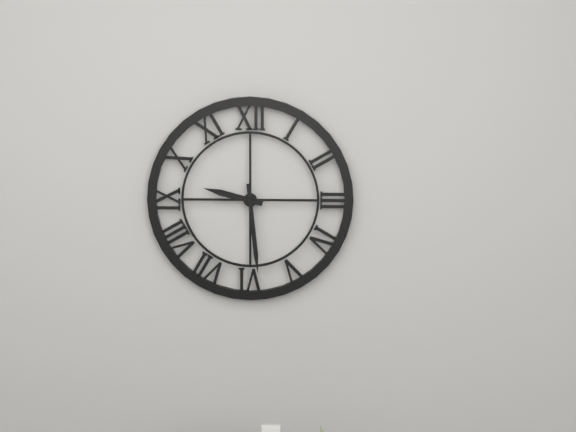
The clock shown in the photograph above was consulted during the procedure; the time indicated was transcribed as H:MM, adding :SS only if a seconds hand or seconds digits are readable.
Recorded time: 9:29
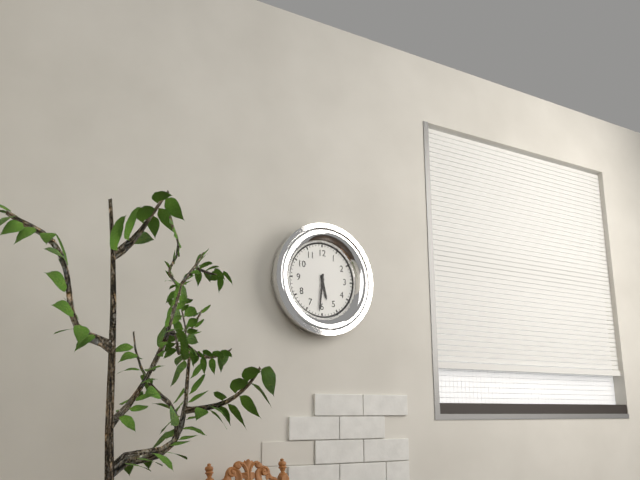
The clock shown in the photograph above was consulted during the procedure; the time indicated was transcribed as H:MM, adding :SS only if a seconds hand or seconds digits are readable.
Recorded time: 5:31
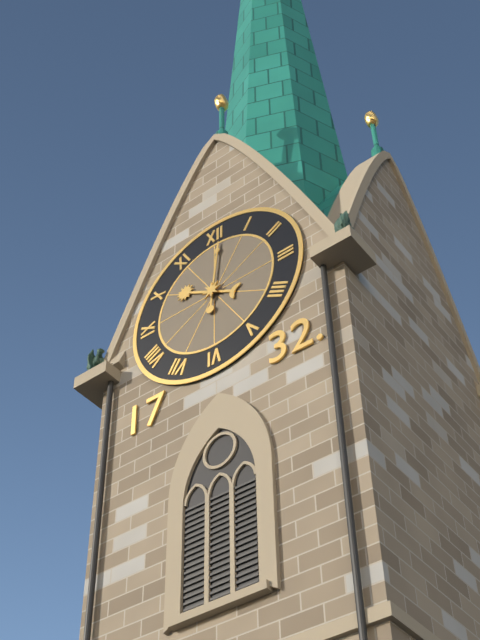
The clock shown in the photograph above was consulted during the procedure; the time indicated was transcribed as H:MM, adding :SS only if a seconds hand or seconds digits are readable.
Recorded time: 10:01
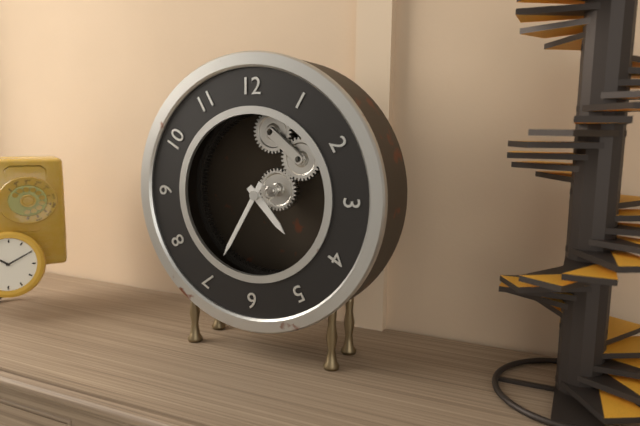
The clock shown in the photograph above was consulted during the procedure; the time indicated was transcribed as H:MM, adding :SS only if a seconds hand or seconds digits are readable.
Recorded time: 4:35
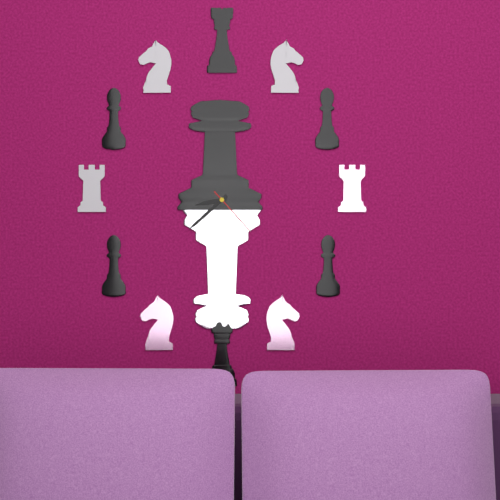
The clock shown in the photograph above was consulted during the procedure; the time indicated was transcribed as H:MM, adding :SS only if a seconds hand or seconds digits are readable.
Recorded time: 8:38:23
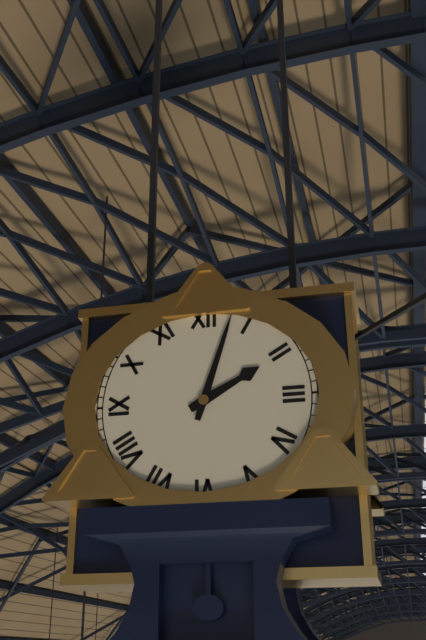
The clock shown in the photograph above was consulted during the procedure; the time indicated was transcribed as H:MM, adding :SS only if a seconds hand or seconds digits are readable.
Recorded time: 2:03
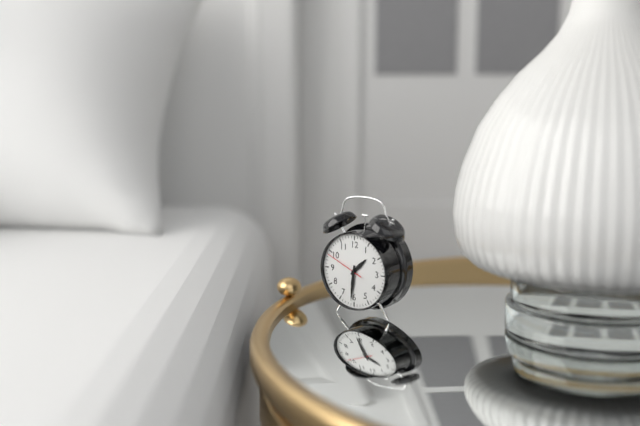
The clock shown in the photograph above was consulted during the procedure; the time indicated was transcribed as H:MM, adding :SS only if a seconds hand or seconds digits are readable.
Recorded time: 1:31
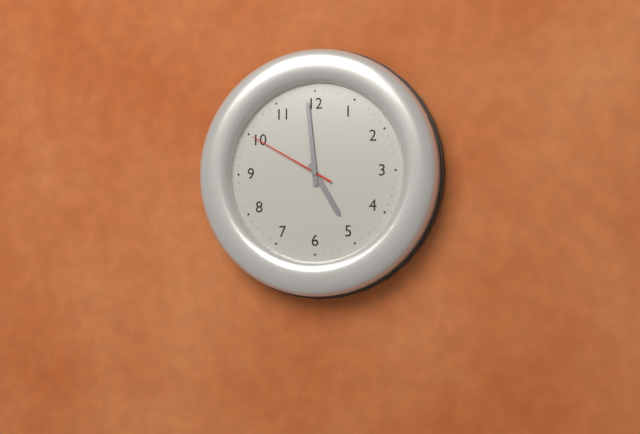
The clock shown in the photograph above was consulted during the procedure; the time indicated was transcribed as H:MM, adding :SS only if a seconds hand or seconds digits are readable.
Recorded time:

- [Written task]: List every line above that contains the word "Recorded", treating uppercase and lowercase as different.

- [Exercise solution]:
Recorded time: 9:29
Recorded time: 5:31
Recorded time: 10:01
Recorded time: 4:35
Recorded time: 8:38:23
Recorded time: 2:03
Recorded time: 1:31
Recorded time:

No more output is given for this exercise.